Defendant suggests that because each claimant here is asserting a different alibi defense involving different witnesses and time frames this will prejudice the State. As recited in the Defendant's motion papers the alibi defenses do not negate one another - or otherwise compromise consistency - thus this suggestion is somewhat opaque. Similarly, different experiences during their confinement in State correctional facilities is urged as another reason why the State would be prejudiced, as is the State's possible future problem with negotiating a just result should facts come to light during discovery that might warrant disparate treatment for one of the individual claimants. Again, the Court is not persuaded.

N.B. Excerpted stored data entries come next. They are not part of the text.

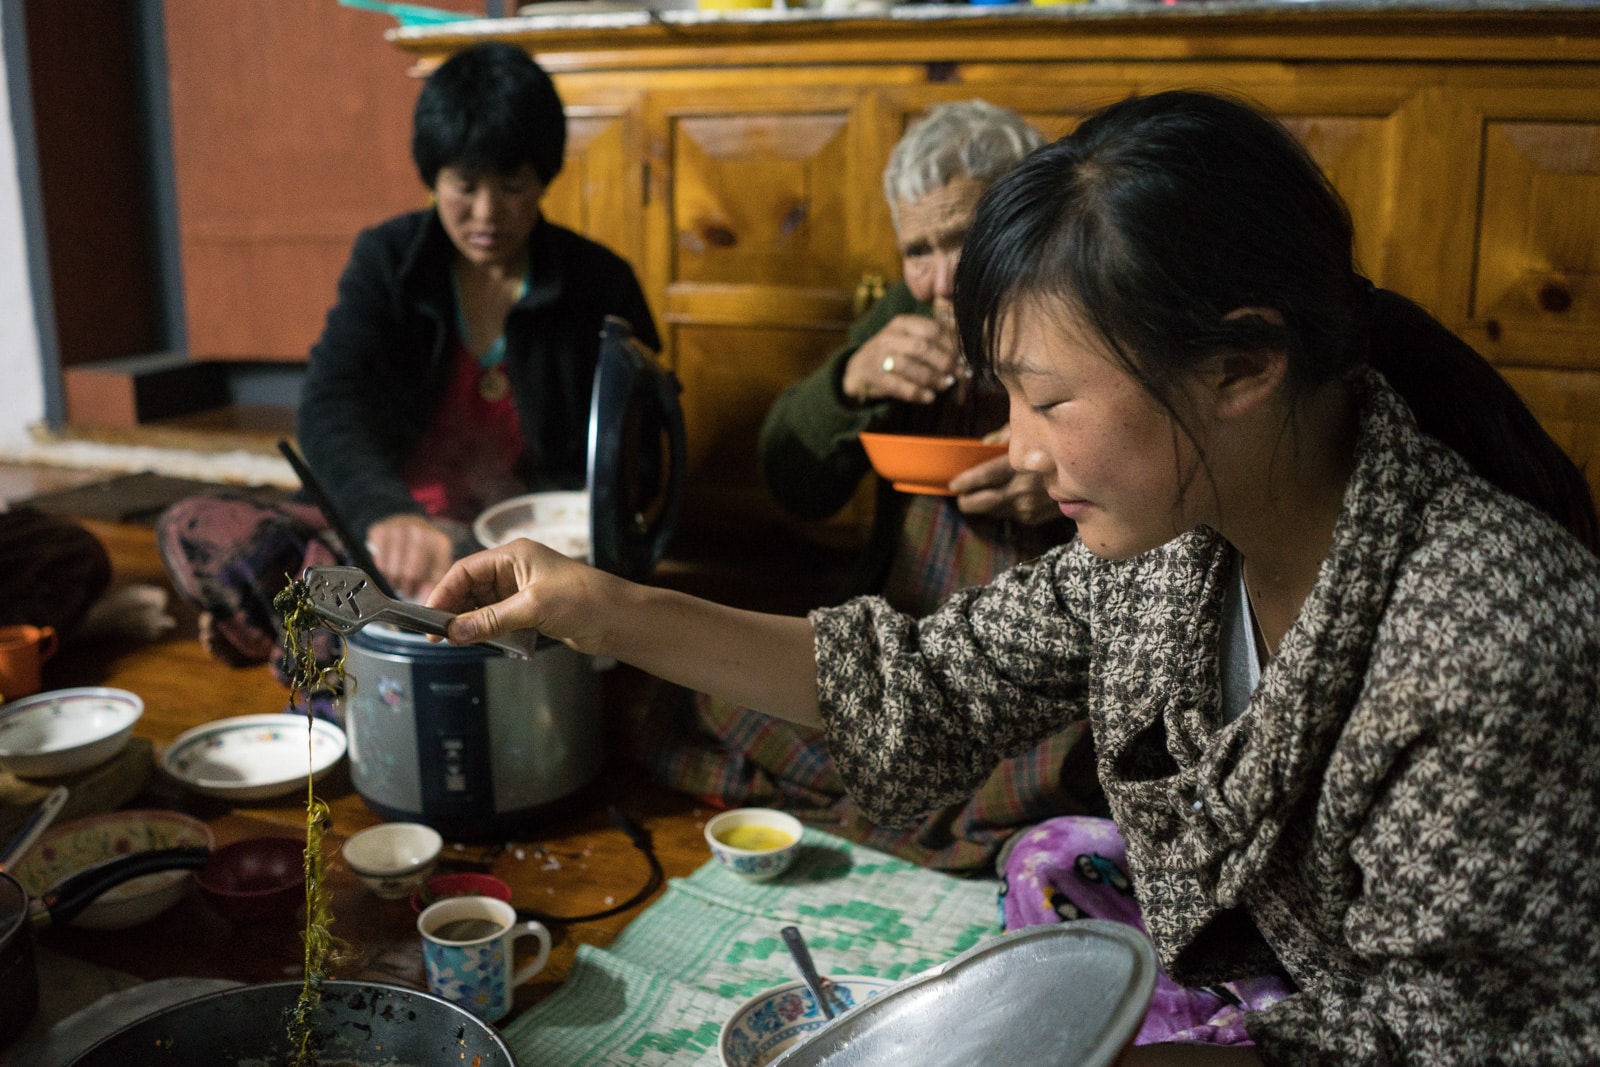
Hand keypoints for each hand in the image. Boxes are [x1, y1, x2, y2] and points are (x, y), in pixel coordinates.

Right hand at [365, 514, 453, 601]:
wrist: (403, 522)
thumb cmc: (421, 550)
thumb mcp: (434, 563)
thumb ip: (433, 582)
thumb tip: (425, 598)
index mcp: (439, 542)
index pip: (434, 575)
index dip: (427, 592)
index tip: (422, 599)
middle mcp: (420, 531)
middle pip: (411, 574)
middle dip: (408, 589)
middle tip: (407, 591)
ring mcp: (398, 529)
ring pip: (393, 571)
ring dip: (394, 582)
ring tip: (398, 581)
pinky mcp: (379, 531)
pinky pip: (379, 564)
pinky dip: (382, 574)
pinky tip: (387, 572)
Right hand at [426, 538, 614, 657]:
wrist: (619, 619)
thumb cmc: (583, 600)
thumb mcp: (532, 608)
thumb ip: (490, 620)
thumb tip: (453, 632)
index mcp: (513, 555)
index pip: (466, 570)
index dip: (444, 592)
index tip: (430, 618)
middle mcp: (515, 569)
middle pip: (471, 588)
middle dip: (454, 610)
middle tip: (439, 636)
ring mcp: (522, 590)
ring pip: (483, 606)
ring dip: (471, 623)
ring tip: (458, 642)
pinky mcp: (530, 610)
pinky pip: (499, 619)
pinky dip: (489, 631)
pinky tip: (483, 642)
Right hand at [841, 314, 963, 404]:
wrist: (859, 368)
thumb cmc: (894, 352)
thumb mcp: (910, 336)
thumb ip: (935, 335)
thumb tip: (965, 341)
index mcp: (903, 323)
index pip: (933, 329)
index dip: (952, 344)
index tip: (965, 357)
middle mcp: (889, 336)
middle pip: (923, 347)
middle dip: (945, 362)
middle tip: (959, 374)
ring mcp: (879, 356)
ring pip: (910, 366)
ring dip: (932, 378)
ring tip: (946, 385)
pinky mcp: (874, 377)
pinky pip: (898, 386)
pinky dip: (917, 393)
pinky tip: (929, 397)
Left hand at [948, 425, 1058, 525]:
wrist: (1093, 472)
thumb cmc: (1058, 444)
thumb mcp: (1033, 429)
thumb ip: (1005, 435)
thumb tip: (982, 444)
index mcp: (1020, 465)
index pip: (983, 477)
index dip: (965, 482)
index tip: (954, 484)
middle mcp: (1023, 490)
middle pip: (984, 502)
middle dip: (968, 502)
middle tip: (959, 498)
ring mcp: (1030, 507)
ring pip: (996, 511)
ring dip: (983, 507)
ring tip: (974, 500)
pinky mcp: (1036, 518)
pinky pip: (1011, 515)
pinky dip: (1001, 509)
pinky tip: (1000, 501)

If anything, it would save time, money, and prevent the waste of judicial resources to proceed with discovery on the claim with respect to both Claimants as an initial matter. Should it appear at some future time that some less speculative reason for severance is warranted, certainly counsel may make the appropriate application. At this juncture, however, it is simply not sustainable for the reasons advanced by Defendant.

Accordingly, Defendant's Motion Number M- 66493 is in all respects, DENIED.

May 22, 2003
White Plains, New York

Judge of the Court of Claims

[1] Although it is not clear from the text whether the claims were brought separately or jointly, in Gittens v State of New York, 132 Misc 2d 399 (Ct Cl 1986), the Court considered together the claims of five different inmates seeking damages under various theories of false imprisonment and wrongful confinement, without flinching from the task.